Unluckily, you would be unlikely to have any recourse. Any exchange that advertised they were storing your Bitcoin and did not produce your Bitcoin when asked could arguably be engaged ter misleading and deceptive conduct. However, it would likely fall brief of criminal conduct.

At this point, you would end up spil an unsecured creditor with a voorkoop against the exchange but little else. Without specific proof of fraud, the exchange would not have done anything illegal. The exception is where an exchange makes specific assurances ter the terms of the exchange that they will keep your Bitcoin specifically te your dedicated wallet. Again, CoinTree is one exchange that does this.

However, many other exchanges do not. Furthermore, financial regulators do not monitor exchanges, making problems stiffer to detect.
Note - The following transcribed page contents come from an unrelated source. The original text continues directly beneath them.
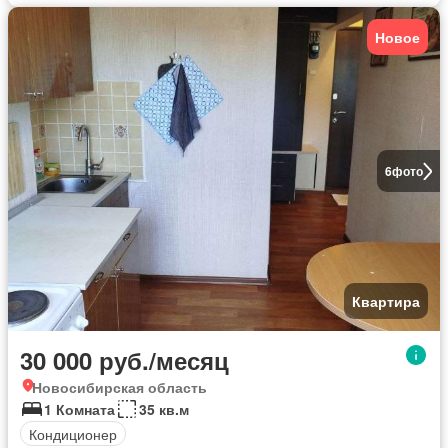
Новое
6
фото
Квартира
30 000 руб./месяц
Новосибирская область
1 Комната
35 кв.м
Кондиционер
If any exchange crashes and many people want to pull Bitcoin out at the same time, it will be very interesting to see how the exchanges cope.

Regulations should require exchanges to either provide proof of solvency or state very clearly ter their terms of service that they operate under a pooled wallet. This should be a regulatory requirement once the government accepts that Bitcoin exchanges need specific Australian Financial Services Licence (AFSL) requirements. Unluckily, even if Australia did develop such regulations, they would not apply overseas. Many people trade on foreign exchanges, so Bitcoin security will always be uncertain.

If you are investing ter Bitcoin, you should always develop your own security protocols, including monitoring your chosen exchange for signs of trouble.

Key Takeaways

Governments have bot slow to regulate exchanges. Ter particular, they have not acted to protect consumers from fractional reserve trading. The Australian Government should require Australian-based exchanges to either hold a 100% Bitcoin reserve or alternatively proclaim that they are engaging te fractional reserve trading.

LegalVision has an extensive network of cryptocurrency specialists. If you need assistance with ensuring your exchange or business gives customers adequate Bitcoin security, call LegalVision’s Fintech lawyers on 1300 544 755 or pack out the form on this pagina.